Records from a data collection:
● ● ●

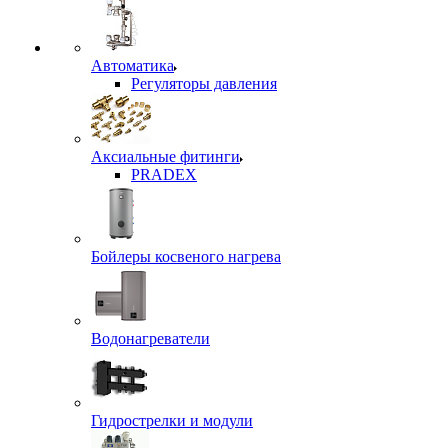
Автоматика
Регуляторы давления
Аксиальные фитинги
PRADEX
Бойлеры косвеного нагрева
Водонагреватели
Гидрострелки и модули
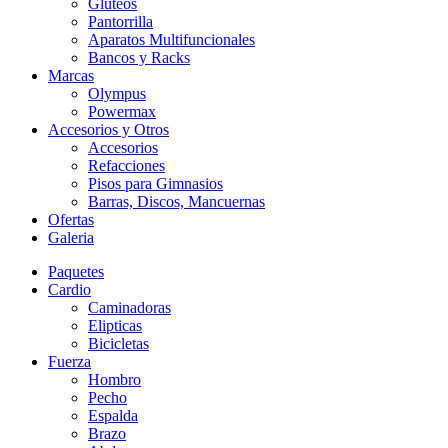
Gluteos
Pantorrilla
Aparatos Multifuncionales
Bancos y Racks
Marcas
Olympus
Powermax
Accesorios y Otros
Accesorios
Refacciones
Pisos para Gimnasios
Barras, Discos, Mancuernas
Ofertas
Galeria
Paquetes
Cardio
Caminadoras
Elipticas
Bicicletas
Fuerza
Hombro
Pecho
Espalda
Brazo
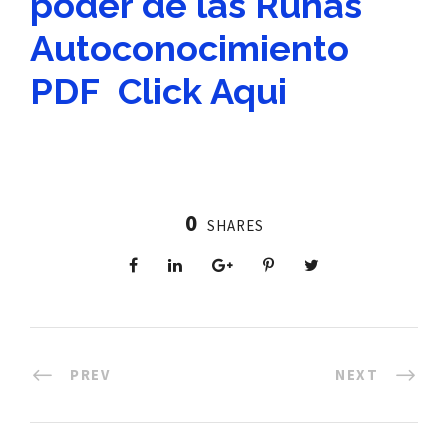
poder de las Runas
Autoconocimiento
PDF Click Aqui
0
SHARES
PREV
NEXT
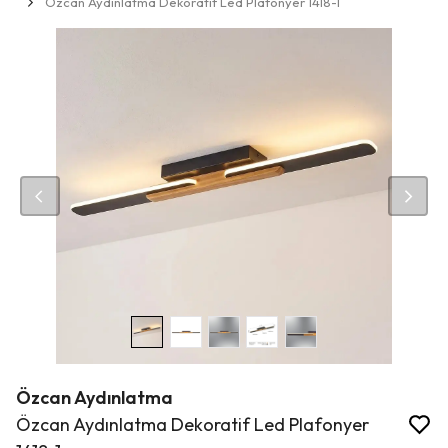
Özcan Aydınlatma Dekoratif Led Plafonyer 1418-1
Özcan Aydınlatma
Özcan Aydınlatma Dekoratif Led Plafonyer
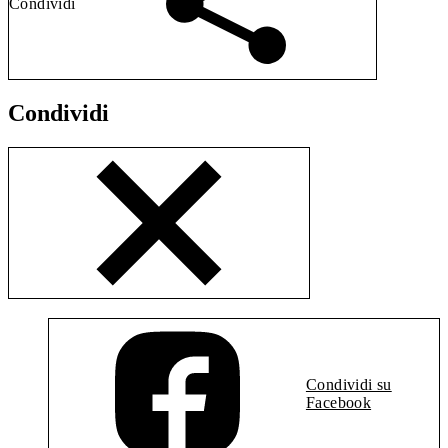
Condividi
Condividi
Condividi su
Facebook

● ● ●

TASK INSTRUCTIONS:
Reproduce every line above word for word, leaving out the pictures.

FINISHED TASK:
Автоматика
Регуляторы давления
Аксиальные фитинги
PRADEX
Бойлеры косвеного нагрева
Водонагреватели
Гидрострелки и модули
Gluteos
Pantorrilla
Aparatos Multifuncionales
Bancos y Racks
Marcas
Olympus
Powermax
Accesorios y Otros
Accesorios
Refacciones
Pisos para Gimnasios
Barras, Discos, Mancuernas
Ofertas
Galeria
Paquetes
Cardio
Caminadoras
Elipticas
Bicicletas
Fuerza
Hombro
Pecho
Espalda
Brazo
poder de las Runas
Autoconocimiento
PDF Click Aqui
0
SHARES
PREV
NEXT
Özcan Aydınlatma Dekoratif Led Plafonyer 1418-1
Özcan Aydınlatma
Özcan Aydınlatma Dekoratif Led Plafonyer
Condividi
Condividi
Condividi su
Facebook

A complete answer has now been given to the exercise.